• [Activity]
Return each line of the entries that mentions the word "şəxslər".
····················
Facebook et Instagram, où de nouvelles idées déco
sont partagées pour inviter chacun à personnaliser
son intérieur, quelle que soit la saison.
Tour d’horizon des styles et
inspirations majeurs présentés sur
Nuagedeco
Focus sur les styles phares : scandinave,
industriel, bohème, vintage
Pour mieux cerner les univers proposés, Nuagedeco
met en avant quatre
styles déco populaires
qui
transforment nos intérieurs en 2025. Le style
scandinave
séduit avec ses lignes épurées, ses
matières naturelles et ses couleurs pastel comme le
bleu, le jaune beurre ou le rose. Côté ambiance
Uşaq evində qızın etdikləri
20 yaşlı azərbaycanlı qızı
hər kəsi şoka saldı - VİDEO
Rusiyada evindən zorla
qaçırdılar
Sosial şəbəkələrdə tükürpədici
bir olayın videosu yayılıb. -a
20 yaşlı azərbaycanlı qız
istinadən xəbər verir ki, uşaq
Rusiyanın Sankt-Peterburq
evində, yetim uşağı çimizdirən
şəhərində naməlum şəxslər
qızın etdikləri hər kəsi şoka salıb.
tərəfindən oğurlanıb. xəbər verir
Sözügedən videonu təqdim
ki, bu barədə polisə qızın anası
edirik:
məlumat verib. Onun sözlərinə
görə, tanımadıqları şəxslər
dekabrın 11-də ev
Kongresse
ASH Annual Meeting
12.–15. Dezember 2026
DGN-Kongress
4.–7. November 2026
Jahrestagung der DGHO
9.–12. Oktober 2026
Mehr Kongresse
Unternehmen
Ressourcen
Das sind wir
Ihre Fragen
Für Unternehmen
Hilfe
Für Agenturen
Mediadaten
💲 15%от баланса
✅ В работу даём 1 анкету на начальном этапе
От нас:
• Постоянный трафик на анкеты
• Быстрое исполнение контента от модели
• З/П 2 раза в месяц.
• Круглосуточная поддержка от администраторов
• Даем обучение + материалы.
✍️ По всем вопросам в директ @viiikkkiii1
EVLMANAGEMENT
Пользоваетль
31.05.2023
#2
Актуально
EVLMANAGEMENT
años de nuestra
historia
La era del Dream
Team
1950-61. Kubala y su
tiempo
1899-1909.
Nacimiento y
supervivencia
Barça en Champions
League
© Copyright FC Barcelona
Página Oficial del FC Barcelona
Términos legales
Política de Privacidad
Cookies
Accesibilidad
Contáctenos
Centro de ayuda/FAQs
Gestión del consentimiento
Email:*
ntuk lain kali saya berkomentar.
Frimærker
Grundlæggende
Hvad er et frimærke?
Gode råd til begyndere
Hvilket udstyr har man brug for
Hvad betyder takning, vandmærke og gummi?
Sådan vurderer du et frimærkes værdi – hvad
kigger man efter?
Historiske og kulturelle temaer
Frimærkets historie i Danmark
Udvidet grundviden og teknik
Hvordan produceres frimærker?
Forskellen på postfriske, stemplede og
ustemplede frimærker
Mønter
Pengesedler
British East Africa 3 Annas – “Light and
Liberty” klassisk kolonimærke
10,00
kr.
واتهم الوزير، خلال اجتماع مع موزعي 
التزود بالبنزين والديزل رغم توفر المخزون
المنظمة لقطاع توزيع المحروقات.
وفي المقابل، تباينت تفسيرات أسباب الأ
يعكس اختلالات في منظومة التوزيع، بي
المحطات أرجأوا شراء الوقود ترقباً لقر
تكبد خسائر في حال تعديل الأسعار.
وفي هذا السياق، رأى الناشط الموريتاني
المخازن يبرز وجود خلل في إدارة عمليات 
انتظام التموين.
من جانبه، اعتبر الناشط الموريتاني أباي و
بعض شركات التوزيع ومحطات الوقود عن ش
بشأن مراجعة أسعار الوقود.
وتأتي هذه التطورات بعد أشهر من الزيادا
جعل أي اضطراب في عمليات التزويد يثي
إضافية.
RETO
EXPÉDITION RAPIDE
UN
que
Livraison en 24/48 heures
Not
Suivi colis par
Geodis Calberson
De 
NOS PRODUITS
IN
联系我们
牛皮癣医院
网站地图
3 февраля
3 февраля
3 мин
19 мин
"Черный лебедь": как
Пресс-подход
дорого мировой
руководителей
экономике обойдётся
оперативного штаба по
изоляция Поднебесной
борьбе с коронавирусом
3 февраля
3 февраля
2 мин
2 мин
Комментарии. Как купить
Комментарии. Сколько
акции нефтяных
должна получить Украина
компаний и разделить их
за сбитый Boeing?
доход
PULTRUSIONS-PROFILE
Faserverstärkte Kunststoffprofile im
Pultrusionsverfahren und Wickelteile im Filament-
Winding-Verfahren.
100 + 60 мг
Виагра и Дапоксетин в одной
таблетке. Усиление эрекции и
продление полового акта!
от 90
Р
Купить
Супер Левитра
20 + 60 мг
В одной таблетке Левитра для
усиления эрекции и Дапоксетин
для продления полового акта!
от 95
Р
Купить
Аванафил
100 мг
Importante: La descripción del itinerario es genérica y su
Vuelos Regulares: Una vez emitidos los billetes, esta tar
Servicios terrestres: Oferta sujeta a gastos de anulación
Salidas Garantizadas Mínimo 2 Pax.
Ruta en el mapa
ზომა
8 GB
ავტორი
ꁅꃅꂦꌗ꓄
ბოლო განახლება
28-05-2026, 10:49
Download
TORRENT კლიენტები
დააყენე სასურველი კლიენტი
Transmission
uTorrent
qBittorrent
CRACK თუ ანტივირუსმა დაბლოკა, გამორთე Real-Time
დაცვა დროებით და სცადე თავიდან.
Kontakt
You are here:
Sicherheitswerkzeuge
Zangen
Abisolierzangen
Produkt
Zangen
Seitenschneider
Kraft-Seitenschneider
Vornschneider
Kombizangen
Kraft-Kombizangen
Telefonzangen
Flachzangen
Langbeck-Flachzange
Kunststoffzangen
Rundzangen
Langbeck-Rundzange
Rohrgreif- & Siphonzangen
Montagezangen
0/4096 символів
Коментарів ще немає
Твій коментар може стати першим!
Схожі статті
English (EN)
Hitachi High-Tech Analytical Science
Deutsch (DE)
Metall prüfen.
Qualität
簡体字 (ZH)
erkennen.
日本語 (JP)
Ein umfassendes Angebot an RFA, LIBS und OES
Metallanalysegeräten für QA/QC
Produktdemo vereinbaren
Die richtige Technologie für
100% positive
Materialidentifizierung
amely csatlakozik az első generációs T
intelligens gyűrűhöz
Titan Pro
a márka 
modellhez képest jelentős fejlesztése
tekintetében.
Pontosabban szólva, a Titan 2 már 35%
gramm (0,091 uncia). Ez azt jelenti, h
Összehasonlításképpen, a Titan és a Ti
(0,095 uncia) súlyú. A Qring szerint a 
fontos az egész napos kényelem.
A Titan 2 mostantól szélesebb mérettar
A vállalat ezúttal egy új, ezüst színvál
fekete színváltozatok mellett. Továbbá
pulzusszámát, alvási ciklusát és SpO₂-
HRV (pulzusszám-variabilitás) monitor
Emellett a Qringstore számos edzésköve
····················
• [Response area]
şəhərində naməlum şəxslər
görə, tanımadıqları şəxslər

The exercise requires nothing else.